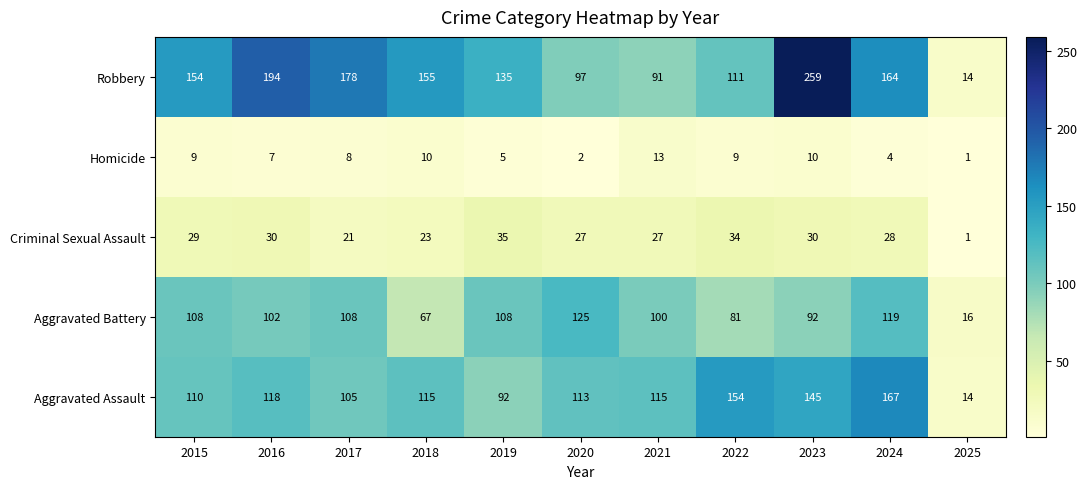

What is the difference between the highest and lowest values at 2023?

249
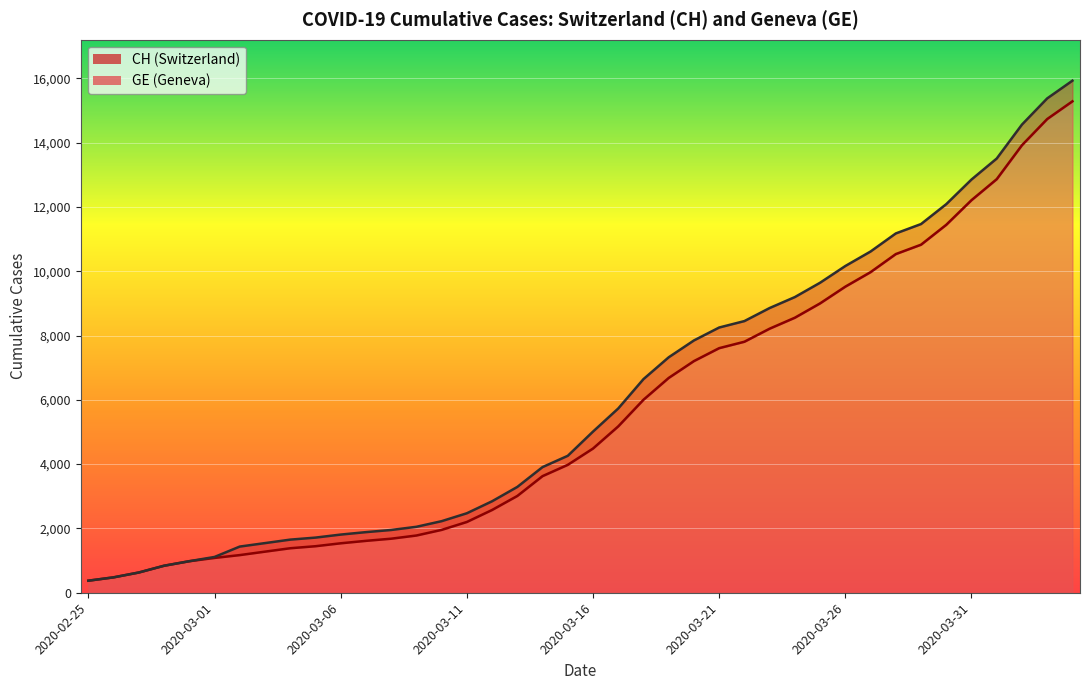

How many lines are shown in the chart?

2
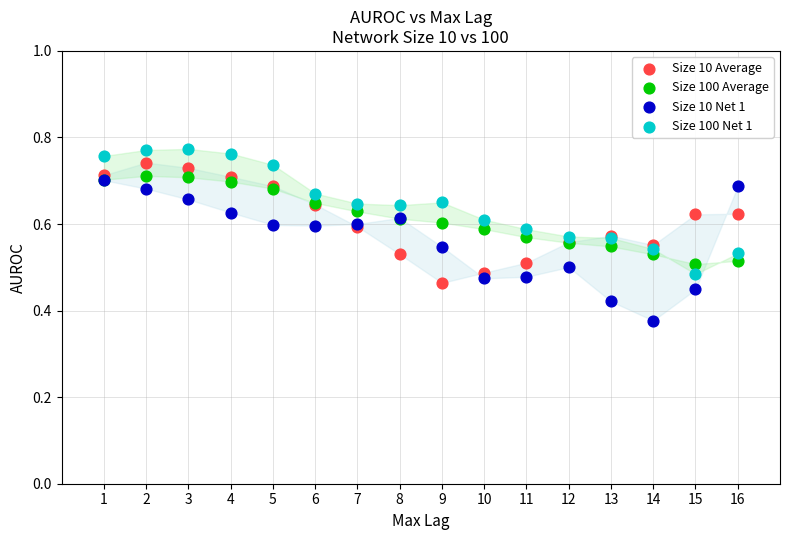

Which series contains the lowest Y value?

Size 10 Net 1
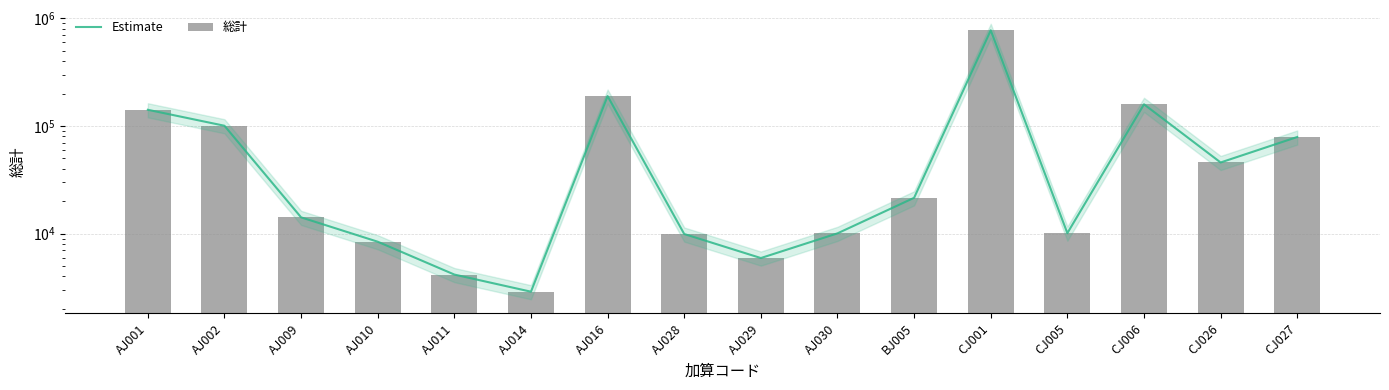

Which series has the largest total across all categories?

Estimate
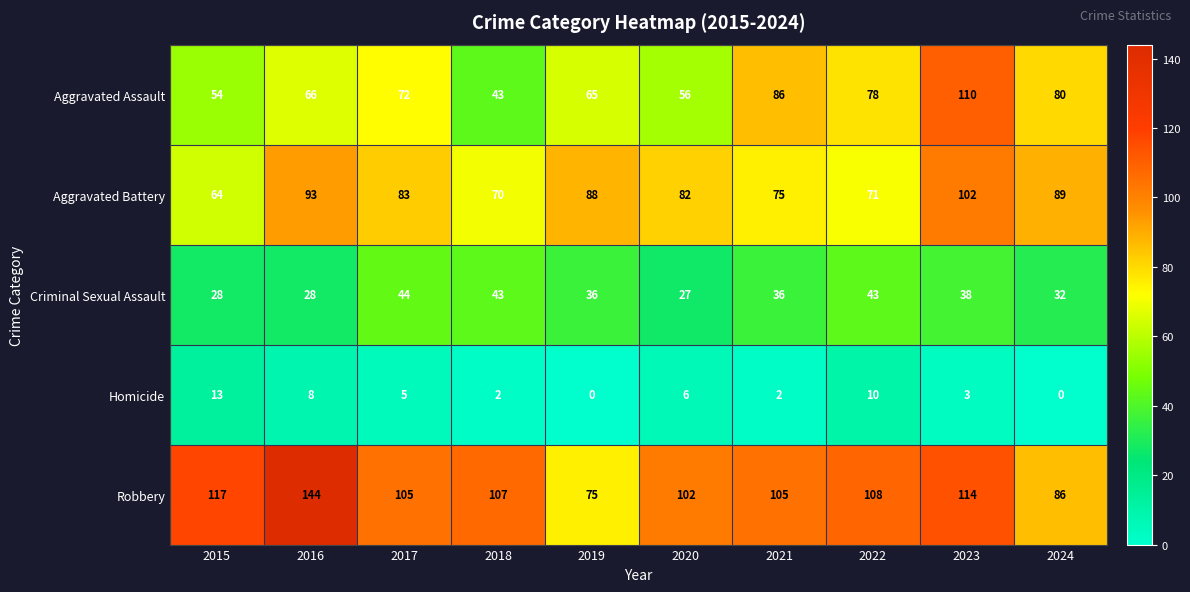

Which series has the widest spread of values?

Robbery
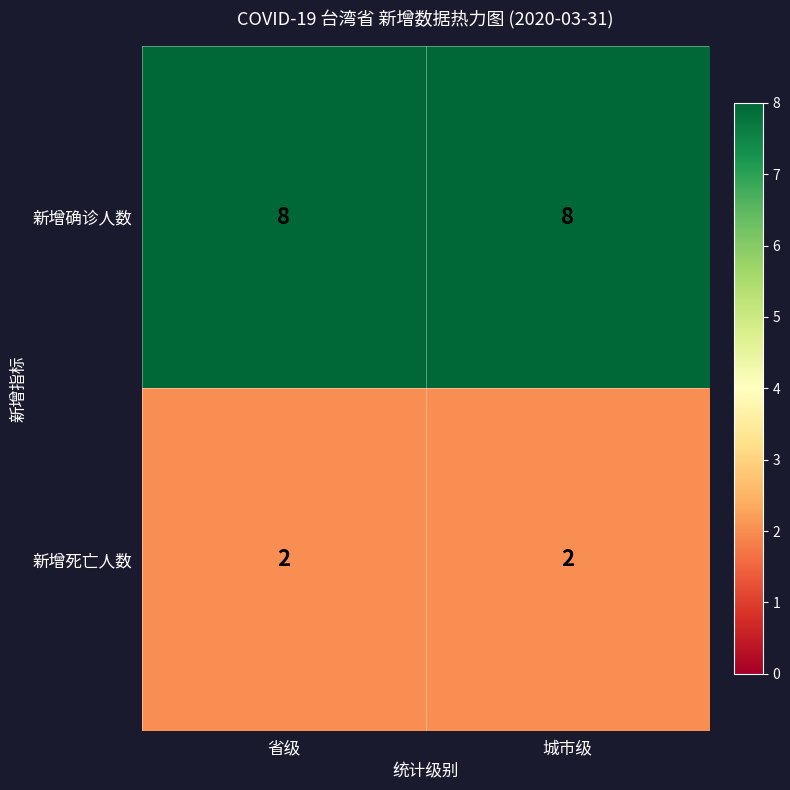

Rank the series by their maximum value, from lowest to highest.

新增死亡人数, 新增确诊人数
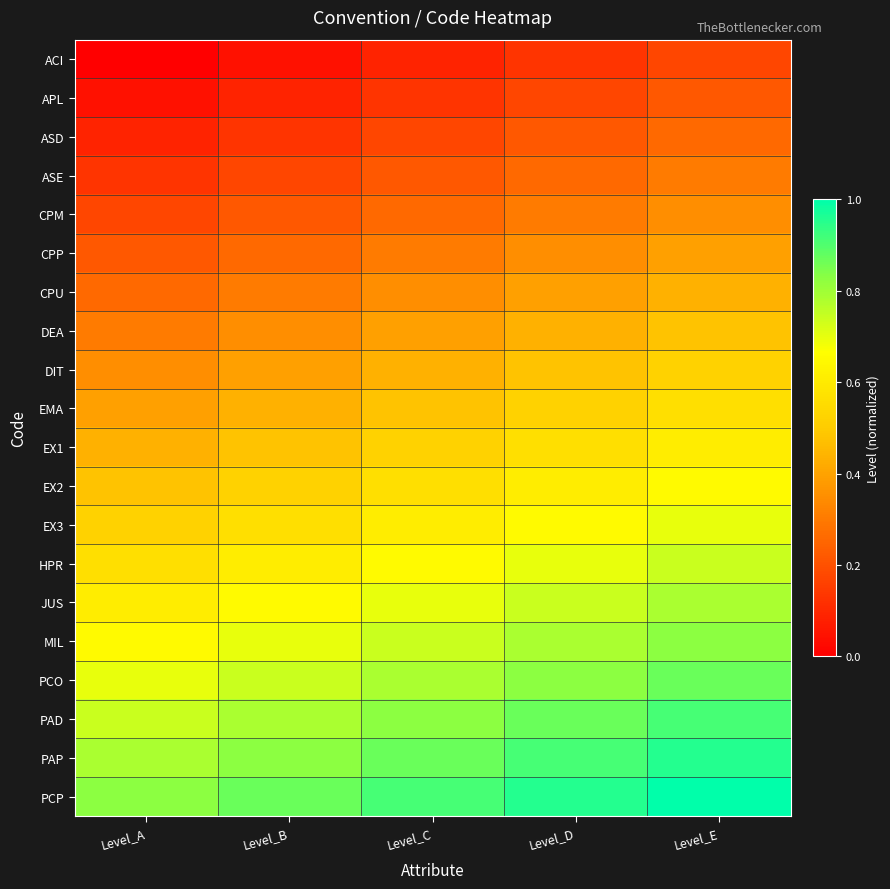

Reading right to left, transcribe all the data shown in this chart.

ACI: Level_E=0.2	Level_D=0.1	Level_C=0.1	Level_B=0.0	Level_A=0.0
APL: Level_E=0.2	Level_D=0.2	Level_C=0.1	Level_B=0.1	Level_A=0.0
ASD: Level_E=0.3	Level_D=0.2	Level_C=0.2	Level_B=0.1	Level_A=0.1
ASE: Level_E=0.3	Level_D=0.3	Level_C=0.2	Level_B=0.2	Level_A=0.1
CPM: Level_E=0.3	Level_D=0.3	Level_C=0.3	Level_B=0.2	Level_A=0.2
CPP: Level_E=0.4	Level_D=0.3	Level_C=0.3	Level_B=0.3	Level_A=0.2
CPU: Level_E=0.4	Level_D=0.4	Level_C=0.3	Level_B=0.3	Level_A=0.3
DEA: Level_E=0.5	Level_D=0.4	Level_C=0.4	Level_B=0.3	Level_A=0.3
DIT: Level_E=0.5	Level_D=0.5	Level_C=0.4	Level_B=0.4	Level_A=0.3
EMA: Level_E=0.6	Level_D=0.5	Level_C=0.5	Level_B=0.4	Level_A=0.4
EX1: Level_E=0.6	Level_D=0.6	Level_C=0.5	Level_B=0.5	Level_A=0.4
EX2: Level_E=0.7	Level_D=0.6	Level_C=0.6	Level_B=0.5	Level_A=0.5
EX3: Level_E=0.7	Level_D=0.7	Level_C=0.6	Level_B=0.6	Level_A=0.5
HPR: Level_E=0.7	Level_D=0.7	Level_C=0.7	Level_B=0.6	Level_A=0.6
JUS: Level_E=0.8	Level_D=0.7	Level_C=0.7	Level_B=0.7	Level_A=0.6
MIL: Level_E=0.8	Level_D=0.8	Level_C=0.7	Level_B=0.7	Level_A=0.7
PCO: Level_E=0.9	Level_D=0.8	Level_C=0.8	Level_B=0.7	Level_A=0.7
PAD: Level_E=0.9	Level_D=0.9	Level_C=0.8	Level_B=0.8	Level_A=0.7
PAP: Level_E=1.0	Level_D=0.9	Level_C=0.9	Level_B=0.8	Level_A=0.8
PCP: Level_E=1.0	Level_D=1.0	Level_C=0.9	Level_B=0.9	Level_A=0.8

────

Print all of the records above word for word, but leave out the pictures.

What is the difference between the highest and lowest values at 2023?

249

How many lines are shown in the chart?

2

Which series contains the lowest Y value?

Size 10 Net 1

Which series has the largest total across all categories?

Estimate

Which series has the widest spread of values?

Robbery

Rank the series by their maximum value, from lowest to highest.

新增死亡人数, 新增确诊人数

Reading right to left, transcribe all the data shown in this chart.

ACI: Level_E=0.2	Level_D=0.1	Level_C=0.1	Level_B=0.0	Level_A=0.0
APL: Level_E=0.2	Level_D=0.2	Level_C=0.1	Level_B=0.1	Level_A=0.0
ASD: Level_E=0.3	Level_D=0.2	Level_C=0.2	Level_B=0.1	Level_A=0.1
ASE: Level_E=0.3	Level_D=0.3	Level_C=0.2	Level_B=0.2	Level_A=0.1
CPM: Level_E=0.3	Level_D=0.3	Level_C=0.3	Level_B=0.2	Level_A=0.2
CPP: Level_E=0.4	Level_D=0.3	Level_C=0.3	Level_B=0.3	Level_A=0.2
CPU: Level_E=0.4	Level_D=0.4	Level_C=0.3	Level_B=0.3	Level_A=0.3
DEA: Level_E=0.5	Level_D=0.4	Level_C=0.4	Level_B=0.3	Level_A=0.3
DIT: Level_E=0.5	Level_D=0.5	Level_C=0.4	Level_B=0.4	Level_A=0.3
EMA: Level_E=0.6	Level_D=0.5	Level_C=0.5	Level_B=0.4	Level_A=0.4
EX1: Level_E=0.6	Level_D=0.6	Level_C=0.5	Level_B=0.5	Level_A=0.4
EX2: Level_E=0.7	Level_D=0.6	Level_C=0.6	Level_B=0.5	Level_A=0.5
EX3: Level_E=0.7	Level_D=0.7	Level_C=0.6	Level_B=0.6	Level_A=0.5
HPR: Level_E=0.7	Level_D=0.7	Level_C=0.7	Level_B=0.6	Level_A=0.6
JUS: Level_E=0.8	Level_D=0.7	Level_C=0.7	Level_B=0.7	Level_A=0.6
MIL: Level_E=0.8	Level_D=0.8	Level_C=0.7	Level_B=0.7	Level_A=0.7
PCO: Level_E=0.9	Level_D=0.8	Level_C=0.8	Level_B=0.7	Level_A=0.7
PAD: Level_E=0.9	Level_D=0.9	Level_C=0.8	Level_B=0.8	Level_A=0.7
PAP: Level_E=1.0	Level_D=0.9	Level_C=0.9	Level_B=0.8	Level_A=0.8
PCP: Level_E=1.0	Level_D=1.0	Level_C=0.9	Level_B=0.9	Level_A=0.8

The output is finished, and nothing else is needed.